Measurement of electron transport complex and TCA cycle enzyme activities

All enzymatic activities were measured as previously described (8, 50) in cells (50–100 μg of protein) after undergoing three cycles of freeze/thaw. Briefly, citrate synthase activity was measured by monitoring the rate of conversion of acetyl coenzyme A (CoA) (100 μM) and oxaloacetate (200 μM) to citrate spectrophotometrically at 412 nm by coupling CoA production with the colorimetric indicator dithionitrobenzoic acid (200 μM).
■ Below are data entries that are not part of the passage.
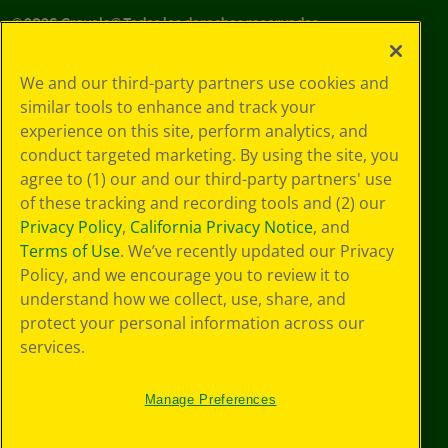
©
2026
Crayola® Todos los derechos reservados.
Sus opciones
We and our third-party partners use cookies and
de privacidad
similar tools to enhance and track your
Política de
experience on this site, perform analytics, and
privacidad
Términos de SMS
conduct targeted marketing. By using the site, you
GDPR
agree to (1) our and our third-party partners' use
Aviso de
of these tracking and recording tools and (2) our
privacidad de CA
Privacy Policy
,
California Privacy Notice
, and
Cookie
Terms of Use
. We’ve recently updated our Privacy
Preferences
Policy, and we encourage you to review it to
Condiciones de
understand how we collect, use, share, and
uso
Accesibilidad web
protect your personal information across our
Mapa del sitio
services.
Manage Preferences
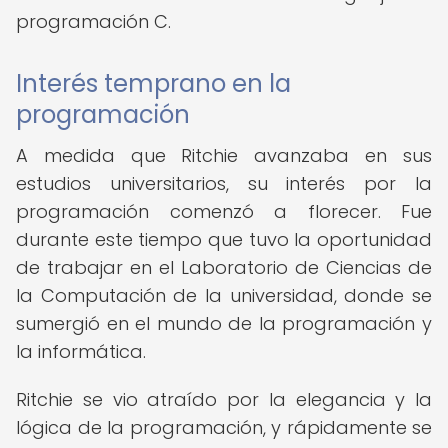
programación C.
Interés temprano en la
programación
A medida que Ritchie avanzaba en sus
estudios universitarios, su interés por la
programación comenzó a florecer. Fue
durante este tiempo que tuvo la oportunidad
de trabajar en el Laboratorio de Ciencias de
la Computación de la universidad, donde se
sumergió en el mundo de la programación y
la informática.
Ritchie se vio atraído por la elegancia y la
lógica de la programación, y rápidamente se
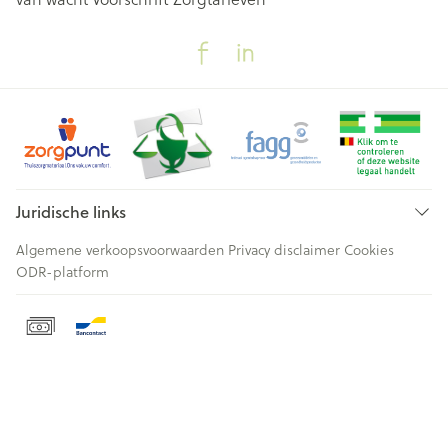
Juridische links
Algemene verkoopsvoorwaarden
Privacy disclaimer
Cookies
ODR-platform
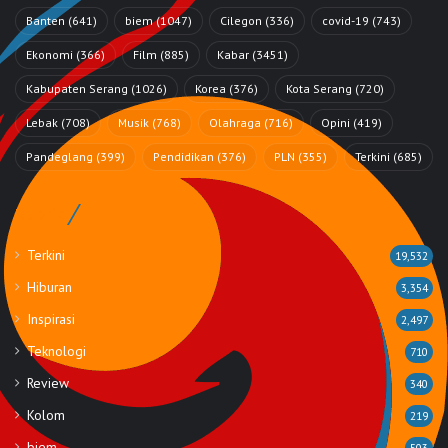
Banten
(641)
biem
(1047)
Cilegon
(336)
covid-19
(743)
Ekonomi
(366)
Film
(885)
Kabar
(3451)
Kabupaten Serang
(1026)
Korea
(376)
Kota Serang
(720)
Lebak
(708)
Musik
(768)
Olahraga
(716)
Opini
(419)
Pandeglang
(399)
Pendidikan
(376)
PLN
(355)
Terkini
(685)
Rubrik
Terkini
19,532
Hiburan
3,354
Inspirasi
2,497
Teknologi
710
Review
340
Kolom
219
biem
503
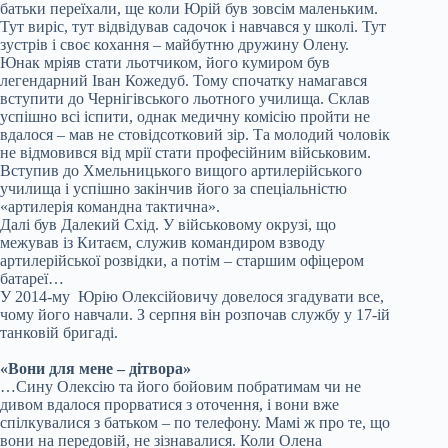
батьки переїхали, ще коли Юрій був зовсім маленьким.
Тут виріс, тут відвідував садочок і навчався у школі. Тут
зустрів і своє кохання – майбутню дружину Олену.
Юнак мріяв стати льотчиком, його кумиром був
легендарний Іван Кожедуб. Тому спочатку намагався
вступити до Чернігівського льотного училища. Склав
успішно всі іспити, однак медичну комісію пройти не
вдалося – мав не стовідсотковий зір. Та молодий чоловік
не відмовився від мрії стати професійним військовим.
Вступив до Хмельницького вищого артилерійського
училища і успішно закінчив його за спеціальністю
«артилерія командна тактична».
Далі був Далекий Схід. У військовому окрузі, що
межував із Китаєм, служив командиром взводу
артилерійської розвідки, а потім – старшим офіцером
батареї…
У 2014-му Юрію Олексійовичу довелося згадувати все,
чому його навчали. З серпня він розпочав службу у 17-ій
танковій бригаді.
«Вони для мене – дітвора»
…Сину Олексію та його бойовим побратимам чи не
дивом вдалося прорватися з оточення, і вони вже
спілкувалися з батьком – по телефону. Мамі ж про те, що
вони на передовій, не зізнавалися. Коли Олена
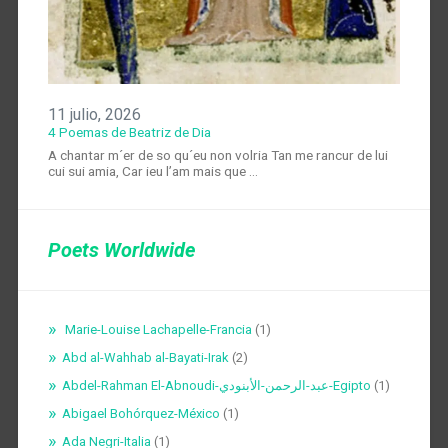
11 julio, 2026
4 Poemas de Beatriz de Dia
A chantar m´er de so qu´eu non volria Tan me rancur de lui
cui sui amia, Car ieu l’am mais que …
Poets Worldwide
Marie-Louise Lachapelle-Francia
(1)
Abd al-Wahhab al-Bayati-Irak
(2)
Abdel-Rahman El-Abnoudi-عبد-الرحمن-الأبنودي-Egipto
(1)
Abigael Bohórquez-México
(1)
Ada Negri-Italia
(1)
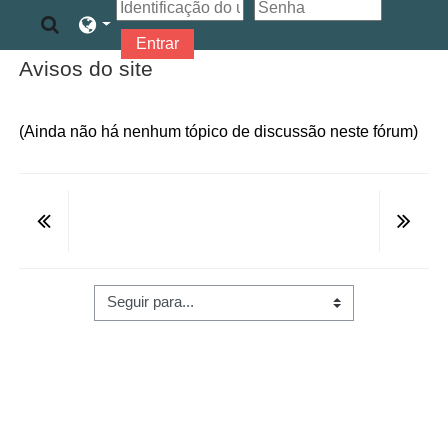
Ir para o conteúdo principal
Alternar entrada de pesquisa
Entrar
Avisos do site
(Ainda não há nenhum tópico de discussão neste fórum)
Seguir para...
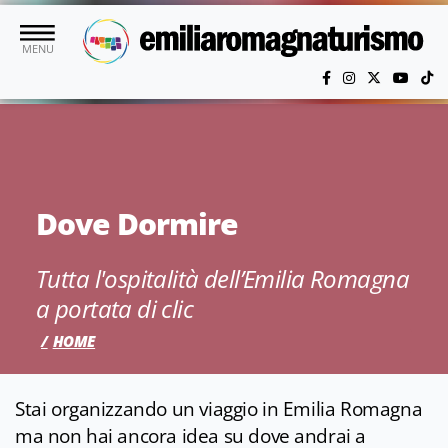
Vai al contenuto principale
MENU
Dove Dormire
Tutta l'ospitalità dell’Emilia Romagna
a portata di clic
HOME
Stai organizzando un viaggio in Emilia Romagna
ma non hai ancora idea su dove andrai a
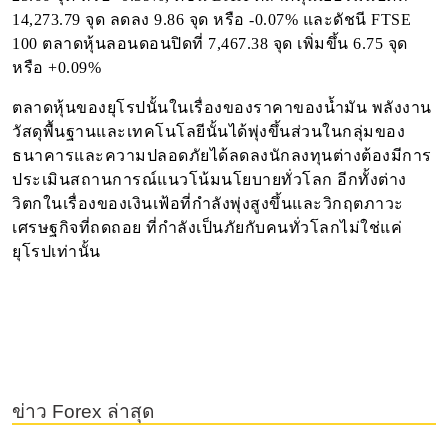
14,273.79 จุด ลดลง 9.86 จุด หรือ -0.07% และดัชนี FTSE
100 ตลาดหุ้นลอนดอนปิดที่ 7,467.38 จุด เพิ่มขึ้น 6.75 จุด
หรือ +0.09%
ตลาดหุ้นของยุโรปนั้นในเรื่องของราคาของน้ำมัน พลังงาน
วัสดุพื้นฐานและเทคโนโลยีนั้นได้พุ่งขึ้นส่วนในกลุ่มของ
ธนาคารและความปลอดภัยได้ลดลงนักลงทุนต่างต้องมีการ
ประเมินสถานการณ์แนวโน้มนโยบายทั่วโลก อีกทั้งต่าง
วิตกในเรื่องของเงินเฟ้อที่กำลังพุ่งสูงขึ้นและวิกฤตภาวะ
เศรษฐกิจที่ถดถอย ที่กำลังเป็นภัยกับคนทั่วโลกไม่ใช่แค่
ยุโรปเท่านั้น
ข่าว Forex ล่าสุด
Complex I activity was measured using NADH (100 μM) and ubiquinone (100 μM) as substrates and monitoring the rotenone (10 μM)-sensitive decrease in absorbance of NADH at 340 nm. Complex II activity was measured using succinate (1.2 mM) and ubiquinone (50 μM) as substrates, coupling the (i) complex II catalyzed transfer of an electron from succinate to ubiquinone and the (ii) ubiquinol reduction of the dye 2,6-dichlorophenolindophenol (150 μM), which is monitored by a decrease in its absorbance at 600 nm and inhibited by thenoyltrifluoroacetone (50 μM). Complex IV activity was measured using reduced cytochrome c (50 μM) as the substrate and monitoring the oxidation of cytochrome c at 550 nm that was inhibitable by potassium cyanide (50 μM). All complex activities were normalized to protein concentration as determined by the Bradford protein assay method.